What is the one common factor that binds Indra Nooyi of PepsiCo, Kiran Shaw of Biocon and Chanda Kochhar of ICICI together? The answer: their leadership style. Organisations derive benefits from women because of their precision, dedication, honesty and above all, humane nature. And in doing so, companies are leaving no stone unturned in encouraging and retaining women at top positions.
“Corporates are increasingly experiencing a growing demand for soft skills such as communication ability, worker sensitivity and emotional intelligence. Since these qualities are traditionally associated with women, companies definitely benefit by having women in topmost positions. Also, women in leadership positions are more straightforward and candid,” says Rajkamal Vempati, head - human resources, ICICI Lombard General Insurance.
“Women have inherent multitasking abilities and a higher emotional quotient. Hence, they are treated as assets in the organisation. Their peopleorientation skills make it even more fruitful for an organisation to have sustainable growth,” asserts Shyam Sharma, vice president - HR & corporate communication, Claris.
Companies are now rolling out women-friendly initiatives. With the rise in the need for dual income and growing nuclear families, organisations are gearing up to allow flexibility like taking sabbaticals that will help women in continuing their association with organisations. ICICI Lombard is sensitive towards this problem and thus, has a lot of initiatives for female employees to tackle this. “For example, any female employee planning to adopt a child can claim upto a maximum of 30 days of adoption leave. Also, women are entitled to work parttime or work form home. They can also avail maternity leave and have constant support from the organisation at various life stage events,” adds Vempati.

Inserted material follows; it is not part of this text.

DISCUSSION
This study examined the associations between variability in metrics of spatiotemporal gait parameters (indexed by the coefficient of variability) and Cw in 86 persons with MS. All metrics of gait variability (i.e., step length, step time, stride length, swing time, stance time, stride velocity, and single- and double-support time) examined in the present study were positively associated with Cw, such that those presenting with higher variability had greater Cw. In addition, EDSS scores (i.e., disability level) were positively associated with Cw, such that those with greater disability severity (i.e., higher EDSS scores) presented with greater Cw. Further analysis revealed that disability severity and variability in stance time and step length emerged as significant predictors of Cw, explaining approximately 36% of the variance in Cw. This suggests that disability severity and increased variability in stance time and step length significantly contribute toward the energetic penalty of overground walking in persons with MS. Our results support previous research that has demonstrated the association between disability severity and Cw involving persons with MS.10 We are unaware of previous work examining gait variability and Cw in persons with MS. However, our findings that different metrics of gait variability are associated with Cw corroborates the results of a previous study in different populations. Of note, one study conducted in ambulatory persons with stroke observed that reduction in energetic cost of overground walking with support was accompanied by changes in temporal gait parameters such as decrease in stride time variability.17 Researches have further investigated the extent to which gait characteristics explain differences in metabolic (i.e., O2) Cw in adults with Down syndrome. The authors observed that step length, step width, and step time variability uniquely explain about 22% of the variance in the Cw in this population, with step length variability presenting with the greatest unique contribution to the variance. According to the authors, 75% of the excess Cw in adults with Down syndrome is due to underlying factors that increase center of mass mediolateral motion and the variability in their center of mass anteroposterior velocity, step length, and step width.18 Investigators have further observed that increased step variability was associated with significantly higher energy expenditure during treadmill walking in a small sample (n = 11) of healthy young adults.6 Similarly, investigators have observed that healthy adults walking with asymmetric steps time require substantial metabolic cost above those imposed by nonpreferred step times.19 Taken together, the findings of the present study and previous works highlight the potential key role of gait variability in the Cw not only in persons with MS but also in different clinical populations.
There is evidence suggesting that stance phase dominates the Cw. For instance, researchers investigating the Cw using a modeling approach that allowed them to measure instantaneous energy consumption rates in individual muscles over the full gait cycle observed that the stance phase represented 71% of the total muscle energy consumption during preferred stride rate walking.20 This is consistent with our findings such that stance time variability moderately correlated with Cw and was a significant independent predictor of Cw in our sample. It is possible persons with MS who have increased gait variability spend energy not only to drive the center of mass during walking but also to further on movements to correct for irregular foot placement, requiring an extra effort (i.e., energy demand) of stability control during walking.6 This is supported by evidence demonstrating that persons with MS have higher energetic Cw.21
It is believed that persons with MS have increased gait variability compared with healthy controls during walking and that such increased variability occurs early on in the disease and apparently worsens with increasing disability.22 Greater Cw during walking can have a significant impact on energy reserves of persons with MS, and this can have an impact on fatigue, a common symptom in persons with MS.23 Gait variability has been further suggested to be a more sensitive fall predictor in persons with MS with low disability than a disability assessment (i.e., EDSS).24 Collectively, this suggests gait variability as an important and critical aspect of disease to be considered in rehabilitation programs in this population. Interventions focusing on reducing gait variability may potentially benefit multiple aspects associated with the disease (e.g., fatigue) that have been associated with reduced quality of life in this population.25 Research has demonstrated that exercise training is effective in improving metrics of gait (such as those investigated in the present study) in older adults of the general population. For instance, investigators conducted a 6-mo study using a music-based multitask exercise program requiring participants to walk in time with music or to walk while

IBM provides its women employees with the necessary knowledge, resources, tools and opportunities. This enables and empowers them to successfully play active roles in the growth and development of the organisation. It also allows them to effectively and efficiently balance a demanding career with family and personal needs. “While we have a number of programs, policies and initiatives to ensure an inclusive environment in the organisation, our focus to build the women leadership pipeline is what makes these initiatives more unique. With these programs, we aim to grow the pipeline of women leaders who will be responsible for propelling the organisation on the growth path in the long-term. Specific need analysis has been done to identify the needs of women in the various stages of work life (early career, mid-management, senior leadership, etc) and focused initiatives have been planned and executed to meet not just their needs, but also organisational goals,” says Seema Ajwani, chairperson for IBM's India Women Leadership Council (IWLC) and leader - work force relations and diversity for IBM Daksh.
“In addition to our active involvement in Women Conferences in India, we also have an annual Woman Leadership Conference (Winspiration) for selected women leaders which is a widely regarded opportunity to enhance networking and build leadership skills,” adds Ajwani. “Besides the regular programs, special training programs are designed and organised for women in managerial positions to help them build confidence and ‘take the stage’ in the corporate world.
We also conduct a two-day workshop called ‘Women Leadership Development’ targeted to women at top positions. Apart from this, learning from the experience of senior women on ways to face challenges and enable professional growth are some such initiatives,” she further adds. In today’s competitive environment, companies continue to look for ways to improve performance and achieve corporate objectives. They are also increasingly offering women employees the opportunity to work part-time or from home under special circumstances. Other options are telecommuting, which allow staffers to work for one or two days a week from home, a special relaxation room, lactation room and car parking for moms-to-be, are also provided. Whatever the route, the dynamics have changed now and with companies not willing to lose good talent, they are going a long way to hang on to it.